1. To offer, issue and allot, on such occasion(s), in one or more tranches, as may be determined by the Board in the course of domestic and / or international offering(s), to domestic and / or foreign institutions, non-resident Indians, Indian public Companies, corporate bodies, approved mutual funds, banks, insurance Companies, pension funds, by way of Qualified Institutions Placement (”QIP”) to Qualified Institutional Buyers in terms of the Securities & Exchange Board of India (Disclosure and Investor Protection) Guidelines, 2000 (”SEBI (DIP) Guidelines”) (”QIBs”), individuals or otherwise, whether or not such investors are existing shareholders of the Company through a public issue and / or on a private placement basis equity shares and / or convertible securities any other capital bonds / instruments, debentures, preference shares convertible or non convertible including but not limited to Global Depository Receipts (GDRs) and / or American Depository Receipts (ADRs) / Foreign Currency Convertible Bonds (ECCBs), Foreign Currency Exchangeable Bonds (FCEBs) as per the Foreign Currency Exchangeable Bonds Scheme, 2008, Fully / Partly Convertible Debentures, partly or fully paid-up equity / debt instruments (”Securities”) as allowed under SEBI (DIP) Guidelines, such that the total amount raised through the aforesaid Securities shall not exceed Rs 1,600 crores (Rupees One Thousand Six Hundred Crores) (including greenshoe, it any), of incremental funds for the Company (”Issuance”), subject to necessary provisions & approvals.
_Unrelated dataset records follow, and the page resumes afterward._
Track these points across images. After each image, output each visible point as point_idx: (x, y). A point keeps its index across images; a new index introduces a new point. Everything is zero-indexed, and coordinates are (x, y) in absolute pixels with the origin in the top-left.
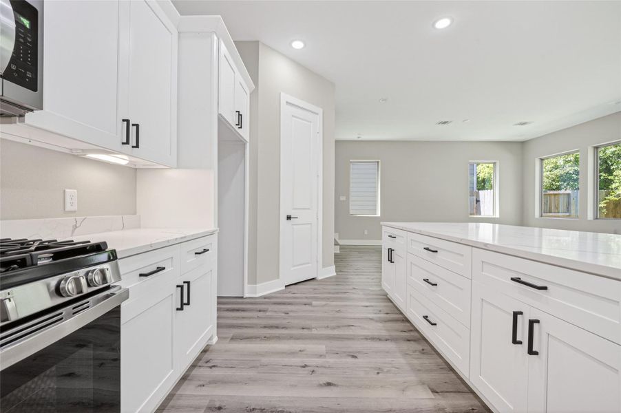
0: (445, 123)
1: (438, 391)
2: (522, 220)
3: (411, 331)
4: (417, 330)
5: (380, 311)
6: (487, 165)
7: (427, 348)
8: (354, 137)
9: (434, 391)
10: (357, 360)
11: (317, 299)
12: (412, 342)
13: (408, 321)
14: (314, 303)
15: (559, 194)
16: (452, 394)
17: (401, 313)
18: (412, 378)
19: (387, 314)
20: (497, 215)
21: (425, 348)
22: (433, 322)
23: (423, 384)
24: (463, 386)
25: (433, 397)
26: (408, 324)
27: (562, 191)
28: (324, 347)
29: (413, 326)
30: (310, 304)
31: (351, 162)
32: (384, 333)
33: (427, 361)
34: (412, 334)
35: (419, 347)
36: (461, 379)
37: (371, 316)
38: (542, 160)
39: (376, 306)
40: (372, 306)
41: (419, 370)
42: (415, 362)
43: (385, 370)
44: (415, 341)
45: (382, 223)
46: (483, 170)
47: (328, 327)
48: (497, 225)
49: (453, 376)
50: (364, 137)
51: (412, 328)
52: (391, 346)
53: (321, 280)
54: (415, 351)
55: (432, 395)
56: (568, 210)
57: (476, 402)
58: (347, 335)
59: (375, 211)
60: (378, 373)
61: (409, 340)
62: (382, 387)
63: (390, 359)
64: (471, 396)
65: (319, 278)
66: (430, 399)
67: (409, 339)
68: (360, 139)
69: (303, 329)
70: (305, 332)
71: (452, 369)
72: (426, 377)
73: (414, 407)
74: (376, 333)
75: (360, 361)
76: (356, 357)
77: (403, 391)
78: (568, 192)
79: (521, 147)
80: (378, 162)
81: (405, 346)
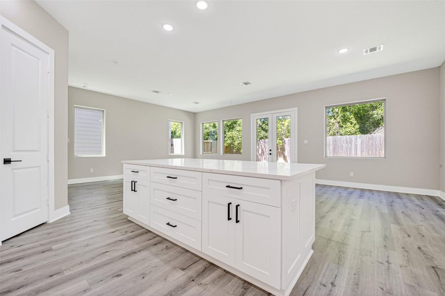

2. To increase the Authorised Share Capital of the Company from Rs 150,00,00,000 (Rupees One Hundred Fifty Crores) to Rs 500,00,00,000 (Rupees Five Hundred Crores) by creation of an additional 25,00,00,000 (Twenty Five Crores) Equity shares of Rs 10/- each and 1,00,00,000 (One Crore) Preference Shares of Rs 100/- each in the share capital of the Company & consequential amendments in the Memorandum of Association of the Company.

Deccan Aviation - EGM on Mar 18, 2008

Tuesday, February 26th, 2008

Deccan Aviation Ltd has informed BSE that an Extra Ordinary General Meeting (EGM) of the members of the Company will be held on March 18, 2008, to seek the approval of the members for further issue of capital, increase in Authorised Share Capital and consequential amendments to the Memorandum of Association of the Company.

Deccan Aviation - Outcome of ESOP Committee Meeting

Saturday, February 23rd, 2008

Deccan Aviation Ltd has informed BSE that the ESOP Committee at its meeting held on February 12, 2008 has granted 280400 options to the employees on the following primary terms:

1. the options granted be vested in tranches over a period of four years from the time of grant;

2. the options can be exercised within a period of five years from the date they vest;

3. the exercise price at which the options are being granted is Rs 65 per option;

4. the number of options vesting as a percentage of the options granted is in the ratio of
20/20/20/30.

5. Other terms as per ESOP Plan 2006;

6. Fringe Benefit Tax as may be applicable and the Company policy thereof.